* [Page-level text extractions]
* * * * * * *
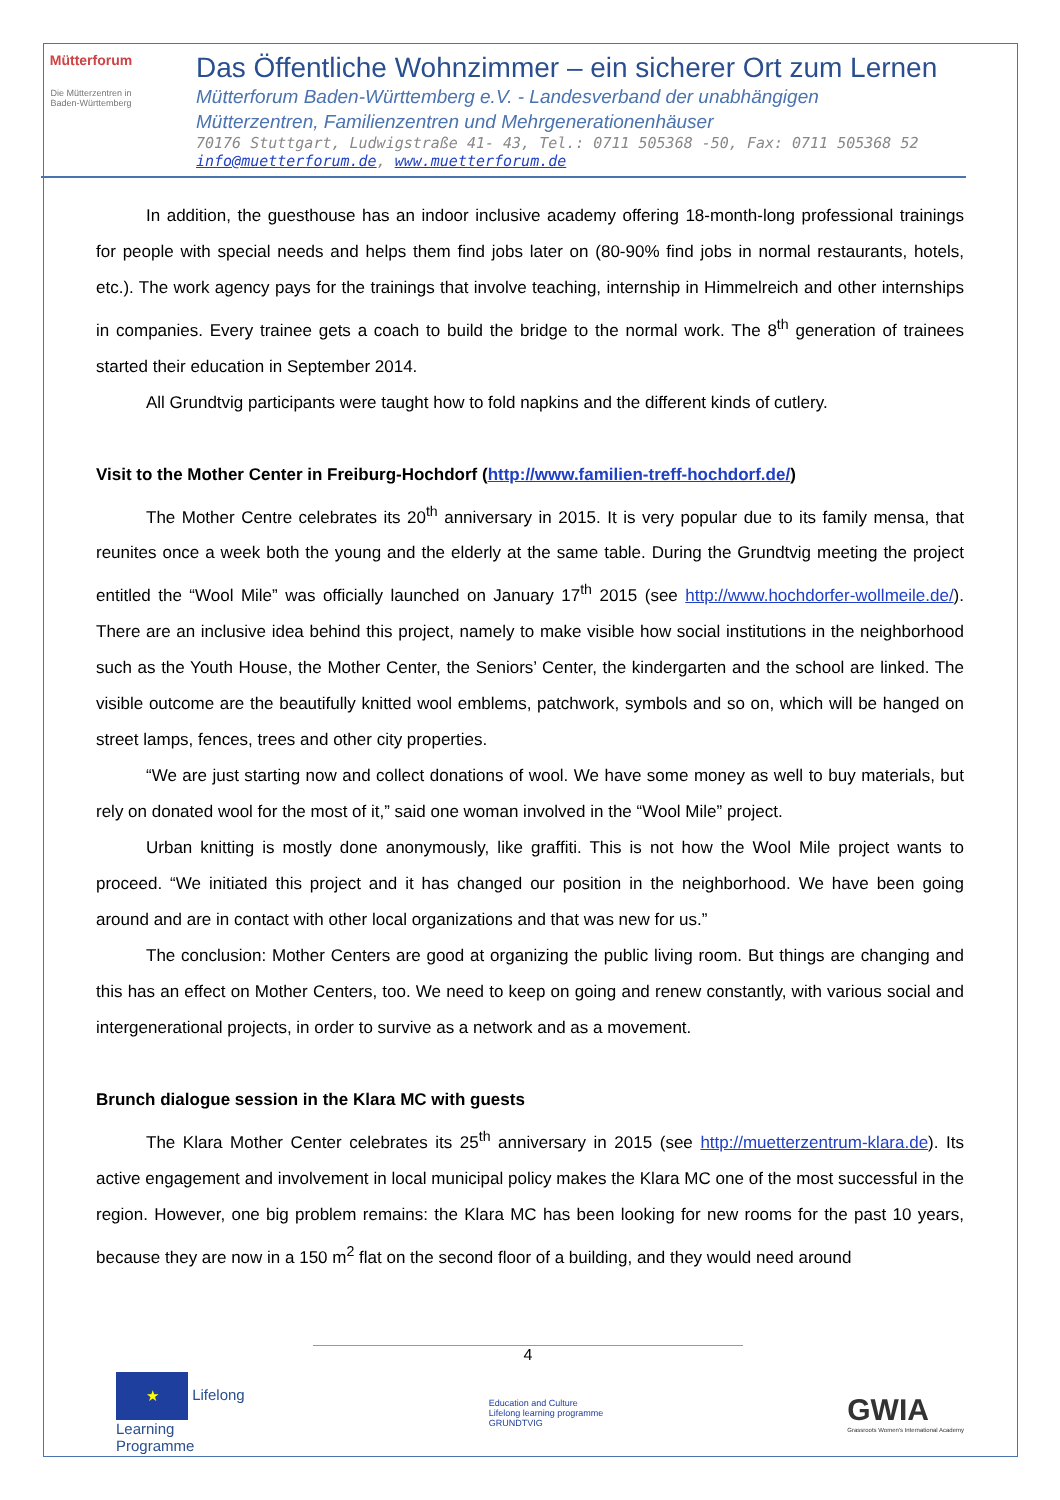Mütterforum
Die Mütterzentren in Baden-Württemberg
Das Öffentliche Wohnzimmer – ein sicherer Ort zum Lernen
Mütterforum Baden-Württemberg e.V. - Landesverband der unabhängigen
Mütterzentren, Familienzentren und Mehrgenerationenhäuser
70176 Stuttgart, Ludwigstraße 41- 43, Tel.: 0711 505368 -50, Fax: 0711 505368 52
info@muetterforum.de, www.muetterforum.de
In addition, the guesthouse has an indoor inclusive academy offering 18-month-long professional trainings for people with special needs and helps them find jobs later on (80-90% find jobs in normal restaurants, hotels, etc.). The work agency pays for the trainings that involve teaching, internship in Himmelreich and other internships in companies. Every trainee gets a coach to build the bridge to the normal work. The 8<sup>th</sup> generation of trainees started their education in September 2014.
All Grundtvig participants were taught how to fold napkins and the different kinds of cutlery.
Visit to the Mother Center in Freiburg-Hochdorf (http://www.familien-treff-hochdorf.de/)
The Mother Centre celebrates its 20<sup>th</sup> anniversary in 2015. It is very popular due to its family mensa, that reunites once a week both the young and the elderly at the same table. During the Grundtvig meeting the project entitled the “Wool Mile” was officially launched on January 17<sup>th</sup> 2015 (see http://www.hochdorfer-wollmeile.de/). There are an inclusive idea behind this project, namely to make visible how social institutions in the neighborhood such as the Youth House, the Mother Center, the Seniors’ Center, the kindergarten and the school are linked. The visible outcome are the beautifully knitted wool emblems, patchwork, symbols and so on, which will be hanged on street lamps, fences, trees and other city properties.
“We are just starting now and collect donations of wool. We have some money as well to buy materials, but rely on donated wool for the most of it,” said one woman involved in the “Wool Mile” project.
Urban knitting is mostly done anonymously, like graffiti. This is not how the Wool Mile project wants to proceed. “We initiated this project and it has changed our position in the neighborhood. We have been going around and are in contact with other local organizations and that was new for us.”
The conclusion: Mother Centers are good at organizing the public living room. But things are changing and this has an effect on Mother Centers, too. We need to keep on going and renew constantly, with various social and intergenerational projects, in order to survive as a network and as a movement.
Brunch dialogue session in the Klara MC with guests
The Klara Mother Center celebrates its 25<sup>th</sup> anniversary in 2015 (see http://muetterzentrum-klara.de). Its active engagement and involvement in local municipal policy makes the Klara MC one of the most successful in the region. However, one big problem remains: the Klara MC has been looking for new rooms for the past 10 years, because they are now in a 150 m<sup>2</sup> flat on the second floor of a building, and they would need around
4
★ Lifelong
Learning
Programme
Education and Culture
Lifelong learning programme
GRUNDTVIG
GWIA
Grassroots Women's International Academy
* * * * * * *
* [Work to complete]
If a line of the data contains "going", copy it out.

* [Task response]
Urban knitting is mostly done anonymously, like graffiti. This is not how the Wool Mile project wants to proceed. “We initiated this project and it has changed our position in the neighborhood. We have been going around and are in contact with other local organizations and that was new for us.”
The conclusion: Mother Centers are good at organizing the public living room. But things are changing and this has an effect on Mother Centers, too. We need to keep on going and renew constantly, with various social and intergenerational projects, in order to survive as a network and as a movement.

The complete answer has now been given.